NEU DELHI, 25. Januar (RIA Novosti). Russland sieht Indien als würdigen Kandidaten für ein ständiges Mitglied im UN-Sicherheitsrat, in dem derzeit fünf Länder vertreten sind. „Russland und Indien weisen auf die Notwendigkeit hin, die Struktur der UNO mit Blick auf die neuen Realitäten zu reformieren. In diesem Zusammenhang gibt die Russische Föderation nochmals bekannt, dass sie Indien für ein einflussreiches und wichtiges Mitglied der internationalen Gesellschaft hält“, heißt es in einer gemeinsamen abschließenden Erklärung nach dem Putin-Besuch in Indien.
In dem Dokument heißt es, dass Russland Indien als würdigen und starken Kandidaten für die ständige Mitgliedschaft im UN-Sicherheitsreit unterstütze.

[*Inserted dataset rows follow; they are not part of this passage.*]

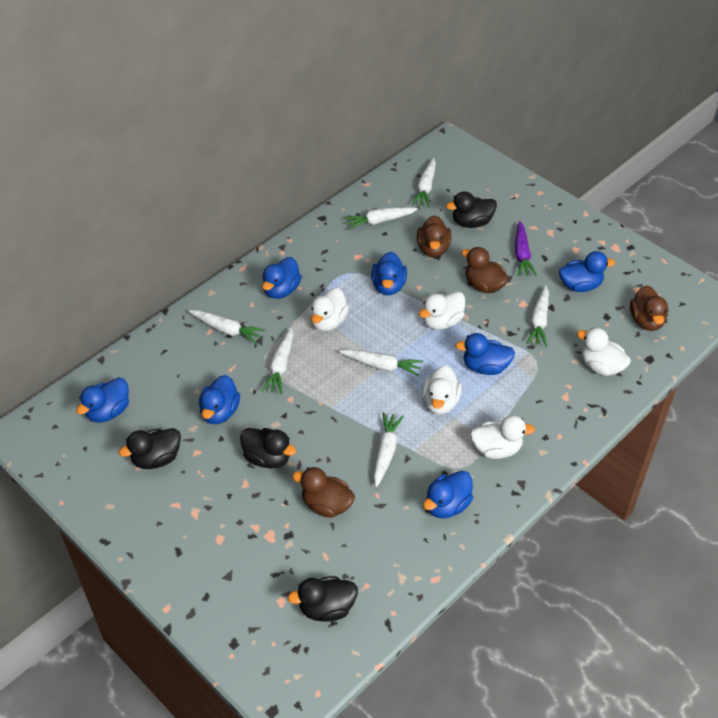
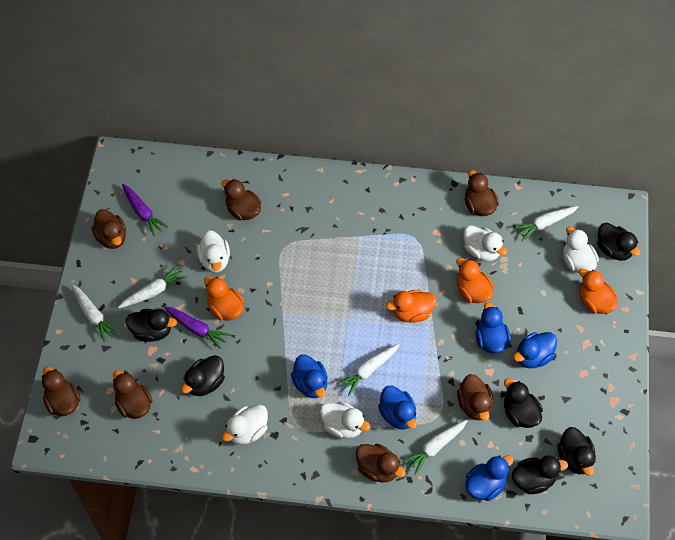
black duck: [119,428,181,469] [240,428,296,469] [288,576,358,622] [446,191,497,228] = 4 -> [126,309,177,342] [181,355,225,396] [504,378,543,428] [512,455,568,494] [557,427,596,476] [597,223,641,261] = 6
blue duck: [76,377,129,423] [199,375,240,424] [262,257,301,299] [371,252,407,295] [423,471,473,518] [455,333,515,375] [559,251,615,292] = 7 -> [291,354,328,398] [378,385,417,430] [465,455,513,501] [476,302,511,353] [513,332,557,368] = 5
brown duck: [292,467,355,518] [417,215,451,257] [461,247,509,293] [630,285,668,331] = 4 -> [42,366,81,416] [91,209,126,249] [113,370,153,419] [221,179,261,220] [356,444,406,482] [457,374,493,421] [465,170,499,216] = 7
orange duck: none = 0 -> [204,276,244,321] [386,290,436,323] [456,258,494,303] [579,268,618,314] = 4
purple carrot: [515,221,537,276] = 1 -> [122,184,168,236] [164,306,230,349] = 2
white carrot: [189,310,265,344] [261,328,293,394] [339,349,423,377] [344,207,418,230] [374,412,404,487] [412,158,436,207] [527,285,549,347] = 7 -> [72,285,119,342] [118,265,186,308] [337,344,400,396] [403,420,468,475] [513,206,578,241] = 5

Indien ist auf langfristige Zusammenarbeit mit Russland in der Kernenergetik eingestellt

NEU DELHI, 25. Januar (RIA Novosti). Indien ist Russland dankbar für seine Hilfe bei der Aufhebung der Schranken für die Entwicklung der Kernenergetik, erklärte der indische Ministerpräsident Manmohan Singh.
„Die Energiesicherheit ist der Hauptbereich unserer neuen strategischen Partnerschaft. Die Position Russlands als Spitzenreiter auf dem Gebiet der Energetik wird weltweit anerkannt“, sagte der Ministerpräsident auf einer Pressekonferenz nach den Verhandlungen mit dem russischen Präsidenten. Ihm zufolge „wartet Indien mit Ungeduld auf die langfristige Partnerschaft mit Russland in diesem Bereich“.
„Wir sind Russland dankbar für die Hilfe beim Ausbau unseres Sektors der Kernenergetik“, sagte der Ministerpräsident und bemerkte, dass die heutige Unterzeichnung des Dokumentes über den Bau von vier zusätzlichen Energieblöcken im KKW Kudankulam durch Russland ein praktischer Ausdruck dieser Hilfe sei. Russische Fachkräfte errichten dort bereits zwei Energieblöcke.

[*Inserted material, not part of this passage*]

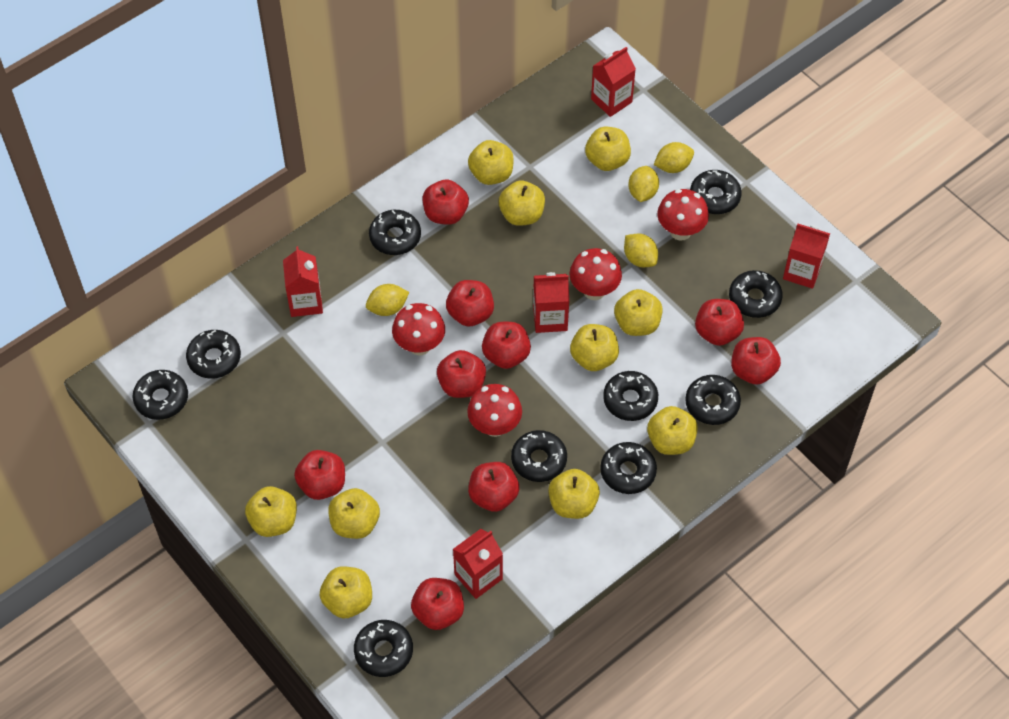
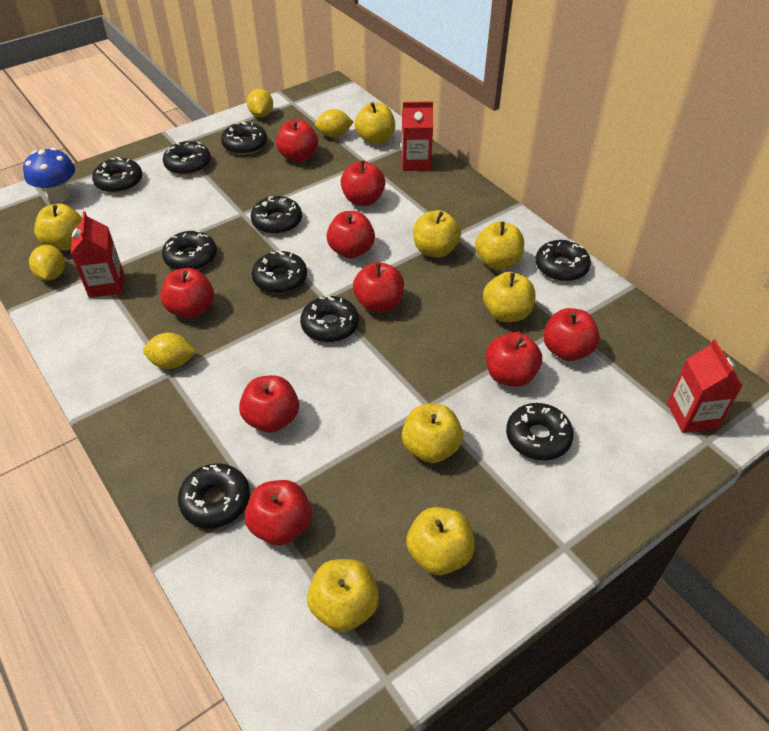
blue mushroom: none = 0 -> [23,148,75,203] = 1
red carton: [283,246,323,317] [453,529,503,599] [533,272,569,333] [591,47,636,117] [783,224,830,289] = 5 -> [71,211,124,298] [401,101,433,171] [667,339,743,433] = 3
red mushroom: [392,303,445,355] [467,384,522,437] [569,248,622,300] [657,189,709,241] = 4 -> none = 0
yellow apple: [245,486,297,537] [320,567,372,618] [328,488,380,539] [468,140,514,185] [499,181,545,226] [548,469,600,519] [570,324,619,371] [585,127,631,171] [614,289,663,336] [647,406,698,455] = 10 -> [34,203,82,251] [307,559,379,632] [354,102,395,144] [402,404,463,463] [406,507,475,575] [413,210,461,258] [475,221,524,269] [483,272,535,322] = 8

Indien und Russland sind ideale Verbündete - „Gaseta“

MOSKAU, 25. Januar (RIA Novosti). Der russische Präsident Wladimir Putin beginnt am heutigen Donnerstag seinen Indien-Besuch. Die zur Unterzeichnung vorbereiteten Abkommen könnten eine neue Ära in den Beziehungen zwischen Russland und Indien einleiten, schreibt die Tageszeitung „Gaseta“ am Donnerstag.
Wie die indische Seite bestätigte, könnten zusätzlich 347 Panzer des Typs T-90, 44 Jagdflugzeuge vom Typ Su-30MKI und 80 Hubschrauber des Typs Mi-17 gekauft werden. Außerdem wurde ein Vertrag über die Lizenzproduktion von Flugzeugtriebwerken vom Typ RD-33 dritter Serie für die MiG-29-Jäger unterzeichnet. Nach Angaben des Zentrums für Strategien- und Technologienanalyse (ZSTA) bedeutet das eine Steigerung des russischen Exports von mindestens 4,5 Milliarden US-Dollar.

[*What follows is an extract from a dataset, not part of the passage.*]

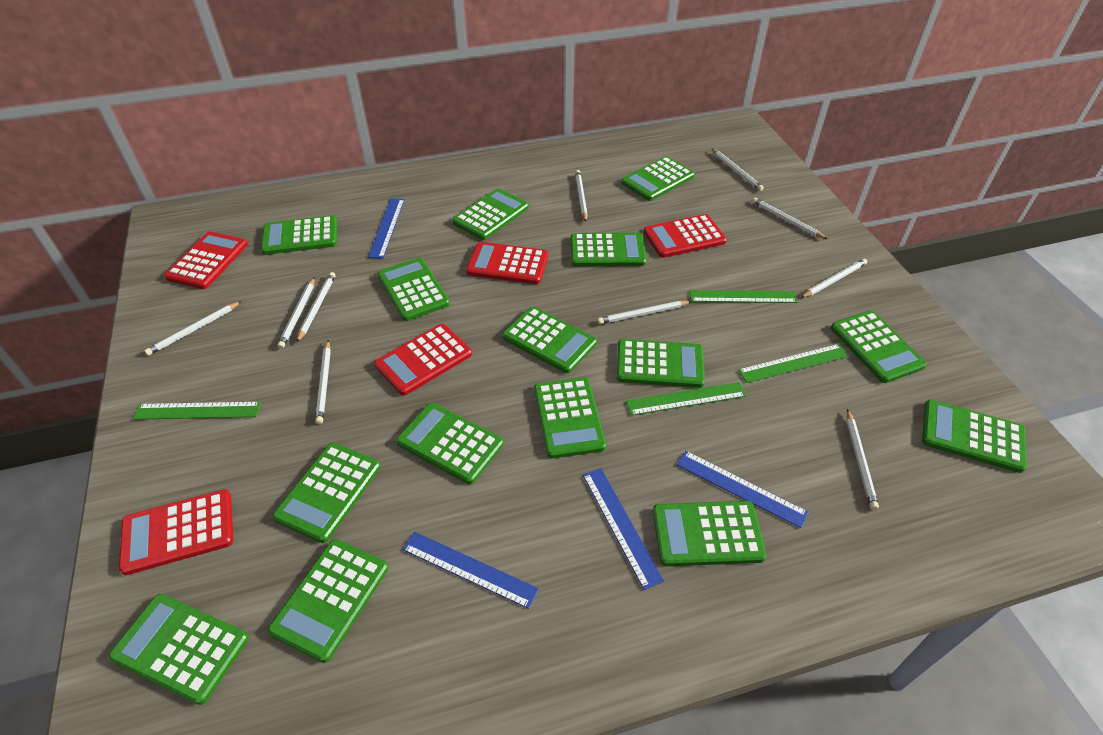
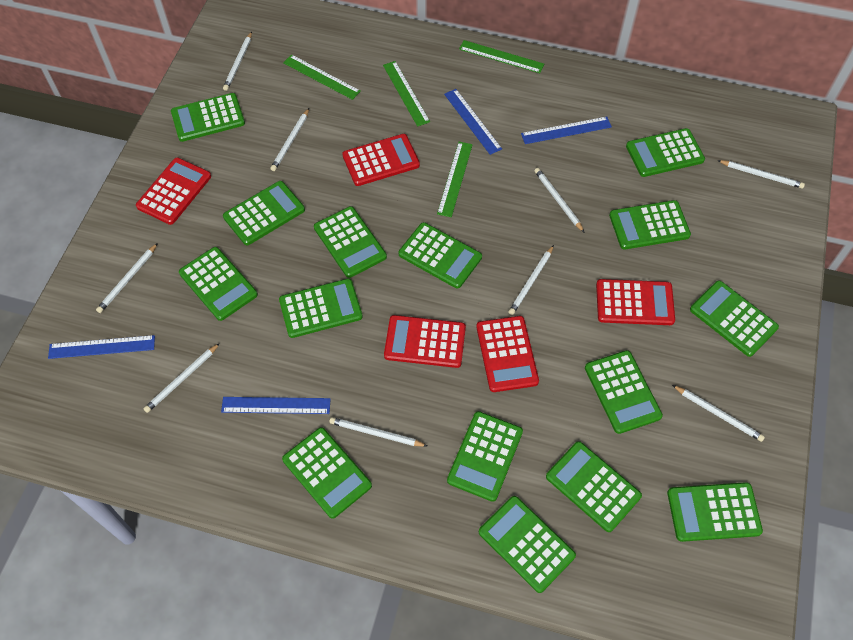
white pencil: [144,301,242,356] [277,277,315,349] [297,272,335,342] [315,340,331,424] [575,170,588,222] [597,301,692,324] [711,148,764,191] [752,197,827,239] [801,259,867,298] [847,409,879,510] = 10 -> [96,243,158,313] [143,343,220,413] [223,32,252,91] [270,108,309,171] [329,417,427,447] [508,245,554,315] [534,168,585,233] [672,385,765,442] [717,160,805,189] = 9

Das Wichtigste dabei: Russland hat mit Indien die Gemeinschaftsproduktion eines Mehrzweck-Transportflugzeugs und eines Jagdflugzeugs der fünften Generation vereinbart.
„Sowohl China als auch Indien bleiben unsere wichtigsten strategischen Partner“, stellt ZSTA-Vizedirektor Konstantin Makijenko fest. Der Unterschied bestehe darin, dass die Bedeutung der indischen Käufe nicht in deren Mengen, sondern in deren Qualität besteht. „China zieht serienmäßige, getestete und nicht gerade besonders hochtechnologische Systeme vor, während Indien Rüstungen kauft, deren Entwicklung und Produktion die Obergrenze der technologischen Möglichkeiten Russlands repräsentiert“, meint Makijenko.

Alexander Chramtschichin, Leiter der analytischen Abteilung des Instituts für politische und militärische Analyse, fügt hinzu: „Indien ist ein idealer Verbündeter, während China der wichtigste Gegner ist, weil es reale Gründe für eine Expansion hat.“
Indien könnte auch zu einem Ort des Konkurrenzkampfes zwischen Russland und den USA werden. „Amerika sucht aktiv nach Kontakten mit Indien“, so Chramtschichin. „Sie wollen Indien für ihre antichinesische Front gewinnen“, stellt auch Makijenko fest. Insofern ist die Bedeutung der jüngsten russisch-indischen Vereinbarungen kaum zu überschätzen.